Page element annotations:
-- begin --

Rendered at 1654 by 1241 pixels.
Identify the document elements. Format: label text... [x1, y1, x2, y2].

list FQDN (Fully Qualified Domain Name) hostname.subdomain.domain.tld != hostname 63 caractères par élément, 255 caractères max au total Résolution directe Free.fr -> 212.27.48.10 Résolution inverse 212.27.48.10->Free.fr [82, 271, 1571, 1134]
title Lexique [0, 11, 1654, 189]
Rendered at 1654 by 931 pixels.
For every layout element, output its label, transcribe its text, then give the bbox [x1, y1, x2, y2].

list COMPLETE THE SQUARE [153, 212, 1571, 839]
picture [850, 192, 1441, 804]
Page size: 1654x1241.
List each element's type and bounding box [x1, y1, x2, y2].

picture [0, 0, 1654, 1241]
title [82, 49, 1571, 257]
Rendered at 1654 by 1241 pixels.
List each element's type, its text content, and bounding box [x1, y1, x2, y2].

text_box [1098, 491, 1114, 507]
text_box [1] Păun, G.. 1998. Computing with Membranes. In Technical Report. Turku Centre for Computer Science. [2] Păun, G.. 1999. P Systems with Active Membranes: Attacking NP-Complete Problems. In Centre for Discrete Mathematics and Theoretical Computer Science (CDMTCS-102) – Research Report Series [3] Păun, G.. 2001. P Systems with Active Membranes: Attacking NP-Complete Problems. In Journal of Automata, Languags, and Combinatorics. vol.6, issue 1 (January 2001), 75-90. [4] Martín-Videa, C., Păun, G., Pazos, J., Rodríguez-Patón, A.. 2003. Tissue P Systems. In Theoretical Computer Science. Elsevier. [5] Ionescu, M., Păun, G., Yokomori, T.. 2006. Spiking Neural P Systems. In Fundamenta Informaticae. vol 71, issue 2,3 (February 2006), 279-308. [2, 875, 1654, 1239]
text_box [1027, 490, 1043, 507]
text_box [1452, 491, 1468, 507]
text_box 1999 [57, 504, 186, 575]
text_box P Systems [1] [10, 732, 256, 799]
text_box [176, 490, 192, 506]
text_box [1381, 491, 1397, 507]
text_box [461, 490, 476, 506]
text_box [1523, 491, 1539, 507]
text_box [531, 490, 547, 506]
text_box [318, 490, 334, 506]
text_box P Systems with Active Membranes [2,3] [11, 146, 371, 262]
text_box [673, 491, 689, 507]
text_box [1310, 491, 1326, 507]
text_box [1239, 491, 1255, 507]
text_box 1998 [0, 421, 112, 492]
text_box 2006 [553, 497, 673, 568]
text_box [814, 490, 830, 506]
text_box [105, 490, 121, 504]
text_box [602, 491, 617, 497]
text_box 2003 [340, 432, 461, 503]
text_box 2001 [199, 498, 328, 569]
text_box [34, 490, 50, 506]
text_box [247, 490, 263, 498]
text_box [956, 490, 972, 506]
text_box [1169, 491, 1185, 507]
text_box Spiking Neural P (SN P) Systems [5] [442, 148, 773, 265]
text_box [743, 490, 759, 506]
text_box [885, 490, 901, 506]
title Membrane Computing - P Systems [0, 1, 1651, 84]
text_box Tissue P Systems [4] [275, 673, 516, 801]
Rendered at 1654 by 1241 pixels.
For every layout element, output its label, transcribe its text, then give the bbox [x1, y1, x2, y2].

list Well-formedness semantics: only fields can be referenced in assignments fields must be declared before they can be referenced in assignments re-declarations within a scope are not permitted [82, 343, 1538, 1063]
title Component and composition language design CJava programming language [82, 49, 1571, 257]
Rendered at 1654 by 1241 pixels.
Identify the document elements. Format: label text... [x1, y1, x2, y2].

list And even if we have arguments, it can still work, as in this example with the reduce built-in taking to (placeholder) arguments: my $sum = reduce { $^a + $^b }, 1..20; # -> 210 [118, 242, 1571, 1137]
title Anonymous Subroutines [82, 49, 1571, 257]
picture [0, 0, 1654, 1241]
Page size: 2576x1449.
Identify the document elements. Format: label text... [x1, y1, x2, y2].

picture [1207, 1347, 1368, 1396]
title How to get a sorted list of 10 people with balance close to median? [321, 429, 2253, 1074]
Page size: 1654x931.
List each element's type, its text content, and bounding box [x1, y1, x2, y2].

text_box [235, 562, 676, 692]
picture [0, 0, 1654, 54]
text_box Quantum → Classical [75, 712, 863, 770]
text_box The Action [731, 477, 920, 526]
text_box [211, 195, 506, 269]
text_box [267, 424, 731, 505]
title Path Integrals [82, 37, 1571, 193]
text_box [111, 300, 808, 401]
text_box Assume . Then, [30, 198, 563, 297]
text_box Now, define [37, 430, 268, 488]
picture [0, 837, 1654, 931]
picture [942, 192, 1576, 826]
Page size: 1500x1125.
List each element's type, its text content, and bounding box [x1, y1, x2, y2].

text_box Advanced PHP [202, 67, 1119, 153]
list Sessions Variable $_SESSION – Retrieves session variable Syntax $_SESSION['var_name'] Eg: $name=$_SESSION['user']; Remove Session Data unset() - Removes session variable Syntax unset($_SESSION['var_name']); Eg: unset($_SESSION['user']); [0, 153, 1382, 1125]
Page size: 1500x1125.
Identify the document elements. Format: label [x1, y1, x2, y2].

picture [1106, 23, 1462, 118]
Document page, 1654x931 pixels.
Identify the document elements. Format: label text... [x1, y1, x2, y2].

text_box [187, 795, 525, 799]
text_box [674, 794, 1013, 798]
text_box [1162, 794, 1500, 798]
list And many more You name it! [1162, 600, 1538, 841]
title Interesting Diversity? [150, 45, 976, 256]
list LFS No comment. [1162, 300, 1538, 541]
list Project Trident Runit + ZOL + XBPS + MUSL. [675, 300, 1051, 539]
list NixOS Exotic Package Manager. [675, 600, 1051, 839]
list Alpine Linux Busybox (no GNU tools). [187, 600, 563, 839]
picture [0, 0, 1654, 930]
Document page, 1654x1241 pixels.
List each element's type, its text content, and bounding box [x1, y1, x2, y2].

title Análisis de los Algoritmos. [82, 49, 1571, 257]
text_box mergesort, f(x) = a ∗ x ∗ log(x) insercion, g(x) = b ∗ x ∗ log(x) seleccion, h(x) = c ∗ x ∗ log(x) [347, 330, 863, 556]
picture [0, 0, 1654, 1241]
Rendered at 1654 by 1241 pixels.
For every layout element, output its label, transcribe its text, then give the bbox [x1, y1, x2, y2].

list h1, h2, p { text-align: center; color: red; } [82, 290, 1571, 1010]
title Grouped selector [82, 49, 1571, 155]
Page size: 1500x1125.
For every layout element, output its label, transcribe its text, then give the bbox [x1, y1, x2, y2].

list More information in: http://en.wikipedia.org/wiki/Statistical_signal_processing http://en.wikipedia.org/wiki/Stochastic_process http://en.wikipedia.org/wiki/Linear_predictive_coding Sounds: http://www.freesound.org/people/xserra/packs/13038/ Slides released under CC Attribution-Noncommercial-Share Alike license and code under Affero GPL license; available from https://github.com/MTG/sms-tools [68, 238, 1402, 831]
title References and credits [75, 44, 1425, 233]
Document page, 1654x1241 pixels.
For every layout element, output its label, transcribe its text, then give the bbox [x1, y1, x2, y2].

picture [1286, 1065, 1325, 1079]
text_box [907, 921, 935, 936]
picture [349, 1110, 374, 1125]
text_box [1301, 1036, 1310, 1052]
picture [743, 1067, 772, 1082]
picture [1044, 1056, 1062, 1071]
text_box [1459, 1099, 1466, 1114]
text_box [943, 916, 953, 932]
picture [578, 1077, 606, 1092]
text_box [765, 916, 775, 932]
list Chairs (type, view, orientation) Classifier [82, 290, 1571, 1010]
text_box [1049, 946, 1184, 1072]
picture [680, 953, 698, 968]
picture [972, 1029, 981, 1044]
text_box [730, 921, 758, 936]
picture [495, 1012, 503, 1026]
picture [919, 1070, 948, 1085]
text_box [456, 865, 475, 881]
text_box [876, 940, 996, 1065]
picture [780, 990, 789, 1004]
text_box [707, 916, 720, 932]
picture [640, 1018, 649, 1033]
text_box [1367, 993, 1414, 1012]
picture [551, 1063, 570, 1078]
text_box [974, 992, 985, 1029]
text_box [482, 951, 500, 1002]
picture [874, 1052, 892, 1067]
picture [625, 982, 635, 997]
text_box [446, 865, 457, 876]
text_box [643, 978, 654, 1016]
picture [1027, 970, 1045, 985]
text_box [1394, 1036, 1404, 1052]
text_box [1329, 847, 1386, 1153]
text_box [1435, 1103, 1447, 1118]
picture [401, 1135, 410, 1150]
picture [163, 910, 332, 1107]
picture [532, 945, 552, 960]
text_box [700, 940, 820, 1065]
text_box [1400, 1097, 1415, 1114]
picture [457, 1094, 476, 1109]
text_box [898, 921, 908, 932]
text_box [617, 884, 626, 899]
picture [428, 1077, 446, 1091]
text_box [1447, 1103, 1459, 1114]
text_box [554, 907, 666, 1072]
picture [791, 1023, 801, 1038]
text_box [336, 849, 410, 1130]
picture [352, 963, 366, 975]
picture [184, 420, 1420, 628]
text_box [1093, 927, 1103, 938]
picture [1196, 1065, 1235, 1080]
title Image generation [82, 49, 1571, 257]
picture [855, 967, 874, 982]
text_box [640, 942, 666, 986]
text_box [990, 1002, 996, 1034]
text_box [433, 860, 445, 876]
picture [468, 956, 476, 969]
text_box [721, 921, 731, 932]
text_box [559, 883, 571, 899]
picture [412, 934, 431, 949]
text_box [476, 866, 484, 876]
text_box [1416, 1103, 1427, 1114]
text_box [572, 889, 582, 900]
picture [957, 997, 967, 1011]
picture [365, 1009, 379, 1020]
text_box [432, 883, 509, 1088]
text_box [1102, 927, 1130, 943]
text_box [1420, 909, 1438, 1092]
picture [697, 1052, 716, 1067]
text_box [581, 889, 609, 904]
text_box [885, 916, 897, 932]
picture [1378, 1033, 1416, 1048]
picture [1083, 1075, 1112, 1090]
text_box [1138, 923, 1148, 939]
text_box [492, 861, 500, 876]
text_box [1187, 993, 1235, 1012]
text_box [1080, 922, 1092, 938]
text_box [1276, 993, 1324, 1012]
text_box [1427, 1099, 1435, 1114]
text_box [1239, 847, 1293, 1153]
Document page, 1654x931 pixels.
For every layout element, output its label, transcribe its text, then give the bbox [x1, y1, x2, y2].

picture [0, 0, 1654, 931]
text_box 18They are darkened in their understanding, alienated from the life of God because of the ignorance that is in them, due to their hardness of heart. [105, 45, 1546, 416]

-- end --

> _REQUIRED TASK_
Update the lines starting at the first one and ending at the line that contains "title [82, 49, 1571, 257]", changing "Rendered" to "Displayed" and leaving everything else as it is.

> _TASK RESPONSE_
Displayed at 1654 by 1241 pixels.
Identify the document elements. Format: label text... [x1, y1, x2, y2].

list FQDN (Fully Qualified Domain Name) hostname.subdomain.domain.tld != hostname 63 caractères par élément, 255 caractères max au total Résolution directe Free.fr -> 212.27.48.10 Résolution inverse 212.27.48.10->Free.fr [82, 271, 1571, 1134]
title Lexique [0, 11, 1654, 189]
Displayed at 1654 by 931 pixels.
For every layout element, output its label, transcribe its text, then give the bbox [x1, y1, x2, y2].

list COMPLETE THE SQUARE [153, 212, 1571, 839]
picture [850, 192, 1441, 804]
Page size: 1654x1241.
List each element's type and bounding box [x1, y1, x2, y2].

picture [0, 0, 1654, 1241]
title [82, 49, 1571, 257]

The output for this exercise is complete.